Die Hexe
Diebin!«
»Besser eine Diebin als eine hinterhältige Kanaille wie du! Nicht gerade die feine Art, wie du mit Leuten umgehst, die dir vertraut haben!«
Kara war sich völlig sicher, dass sie schneller sein würde als dieses freche Weibsstück, das es wagte, gegen sie aufzubegehren. Durch ihre kolossale Erfahrung und magische Meisterschaft fühlte sie sich ihrer Kontrahentin weit überlegen. Allein – es fehlte ihr die Kraft. Dabei hätte es genügt, Larissa ein Fischernetz überzuwerfen, um ihre magische Energie zu blockieren und sie in ein ohnmächtiges Püppchen zu verwandeln. Doch Kara schaffte es nicht. Sie scheiterte an Larissas geballter magischer Energie, die sie ihr auch noch eigenhändig eingeflößt hatte!

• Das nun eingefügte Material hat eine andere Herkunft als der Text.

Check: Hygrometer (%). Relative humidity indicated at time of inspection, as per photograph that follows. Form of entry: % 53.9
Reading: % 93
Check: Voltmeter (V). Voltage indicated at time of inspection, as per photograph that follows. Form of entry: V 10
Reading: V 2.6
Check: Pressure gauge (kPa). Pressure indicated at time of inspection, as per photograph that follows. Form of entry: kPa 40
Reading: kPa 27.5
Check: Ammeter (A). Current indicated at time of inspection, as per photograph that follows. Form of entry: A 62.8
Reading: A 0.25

Larissa triumphierte: »Diesmal hast du dich verrechnet, alte Fregatte.«
Mit Entsetzen realisierte Kara, dass die junge Magierin sie tatsächlich überrumpelt hatte. Sie konnte nicht fassen, wie es Larissa gelungen war, unbemerkt einen so mächtigen Zauber zu wirken. Doch es gab keinen Zweifel: Über Kara schwappte die gewaltige Energiewelle eines Nawschen Arkans hinweg. Im Unterschied zum Fischernetz hatte das Nawsche Arkan keine blockierende Wirkung, sondern entzog dem Gegner seine magischen Kräfte. Der von Larissa entfesselte mächtige Zauber saugte der erfahrenen Magierin die Energie förmlich aus den Adern. Kara wurde von einer unsichtbaren Kraft niedergerissen und krümmte sich vor Schmerz. Winselnd kroch sie auf Larissa zu und ruinierte sich die gepflegten Fingernägel am harten Zementboden des Labors. Erst als sie völlig entkräftet zu Füßen ihrer Schülerin zu liegen kam, ließ das Nawsche Arkan von ihr ab.

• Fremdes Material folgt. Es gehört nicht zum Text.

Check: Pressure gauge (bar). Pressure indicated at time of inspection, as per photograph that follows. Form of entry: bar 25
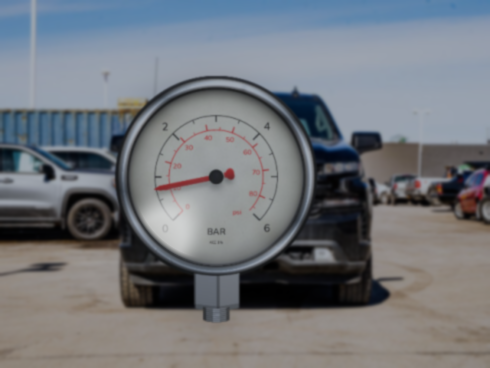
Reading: bar 0.75
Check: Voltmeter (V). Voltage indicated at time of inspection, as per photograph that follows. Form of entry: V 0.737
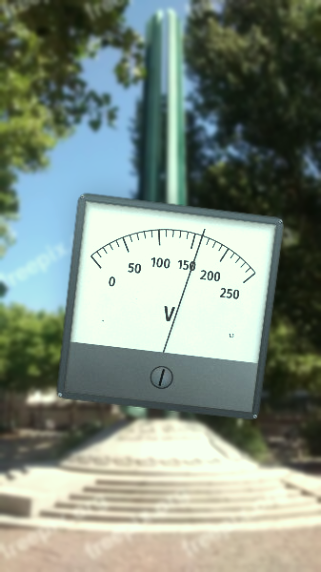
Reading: V 160
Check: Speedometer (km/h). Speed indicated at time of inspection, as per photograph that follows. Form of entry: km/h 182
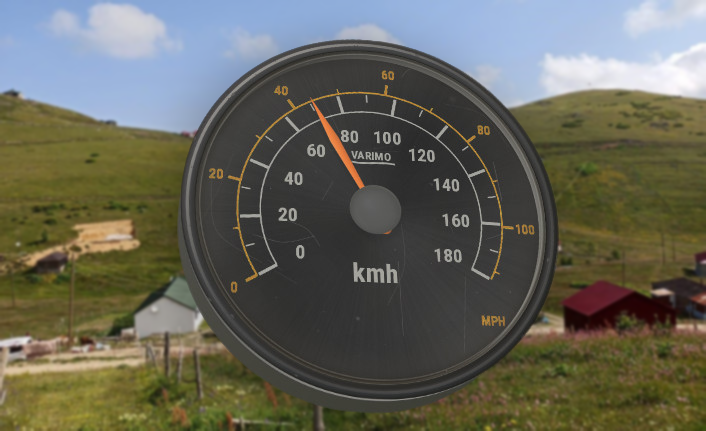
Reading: km/h 70
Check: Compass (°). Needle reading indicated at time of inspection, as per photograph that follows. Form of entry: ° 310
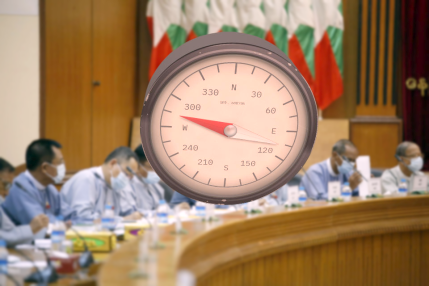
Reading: ° 285
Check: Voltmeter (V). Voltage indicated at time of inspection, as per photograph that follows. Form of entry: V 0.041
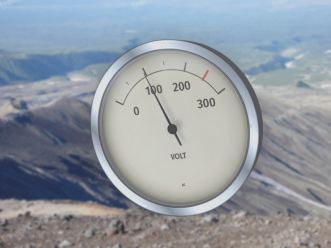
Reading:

»Kein Grund, vor Angst zu zittern, du erbärmliche Hexe.« Angewidert blickte Larissa auf das Häufchen Elend zu ihren Füßen. »Ich werde mir nicht die Finger an dir schmutzig machen.«
Sie breitete die Arme aus, schloss ihre großen grünen Augen und scannte das Haus.
»Du hast es nicht schlecht versteckt, das Schwarze Buch.«
Karas veilchenblaue Augen füllten sich mit Tränen. Larissa flüsterte eine kurze Zauberformel, streckte die Arme vor und in ihren Händen materialisierte sich das schwere alte Buch mit dem schwarzen Ledereinband. Ohnmächtig verfolgte Kara die Szenerie, und obwohl Angst und Hass an ihr zerrten, erfasste sie in diesem Augenblick ein Anflug von Bewunderung. Nur ein außergewöhnlich mächtiger Magier konnte es vollbringen, das Schwarze Buch mit einem simplen Rufzauber aus dem hermetisch abgeschirmten Versteck zu holen.

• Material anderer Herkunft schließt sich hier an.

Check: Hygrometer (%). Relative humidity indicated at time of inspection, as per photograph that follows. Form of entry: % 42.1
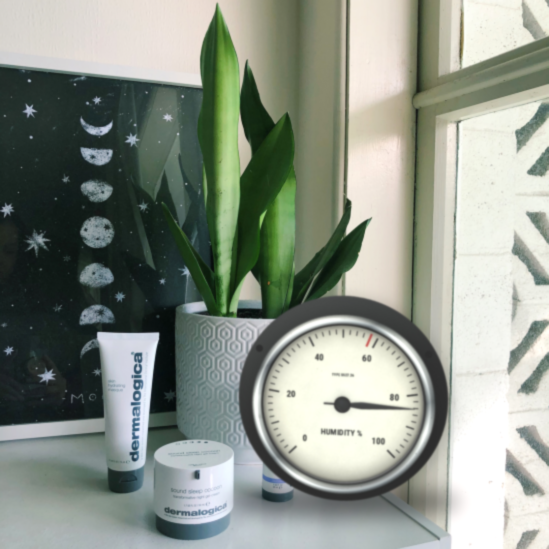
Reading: % 84
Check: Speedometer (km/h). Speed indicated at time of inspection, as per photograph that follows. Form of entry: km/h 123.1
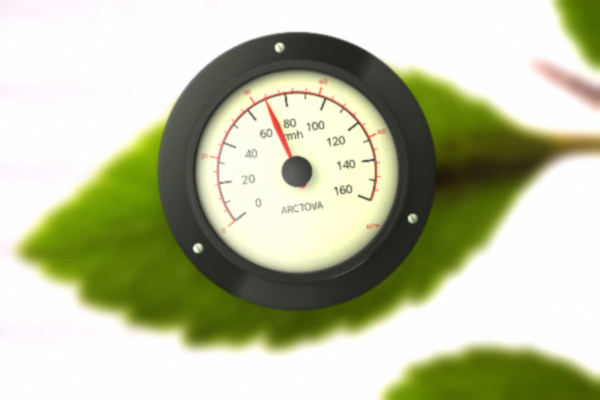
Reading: km/h 70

»Deine Zeit ist vorbei, Kara«, stellte Larissa mitleidlos fest. »Das Schwarze Buch hat von nun an eine neue Hüterin.«
Artjom behandelte das verriegelte Schloss mit Sprengwurzextrakt , öffnete die Eingangstür einen Spaltbreit und feuerte eine krachende Salve ins Haus. Wohin er schoss, wusste er nicht genau, er hielt es aber für angemessen, Stärke zu demonstrieren.
Doch was nun?
Nach allen Regeln des Genres war der Fortgang der Ereignisse klar: Artjom musste ins Haus eindringen, Larissa suchen, ihr im Kugelhagel eine Liebeserklärung machen, das Schwarze Buch einsacken und ein Held werden. Das Problem war nur, dass mehrere offenkundig feindlich gesinnte Herrschaften den Eingangsbereich mit einem heftigen Maschinengewehrfeuer belegten und Artjoms Heldenträumen schon nach wenigen Schritten ein tragisches Ende bereitet hätten.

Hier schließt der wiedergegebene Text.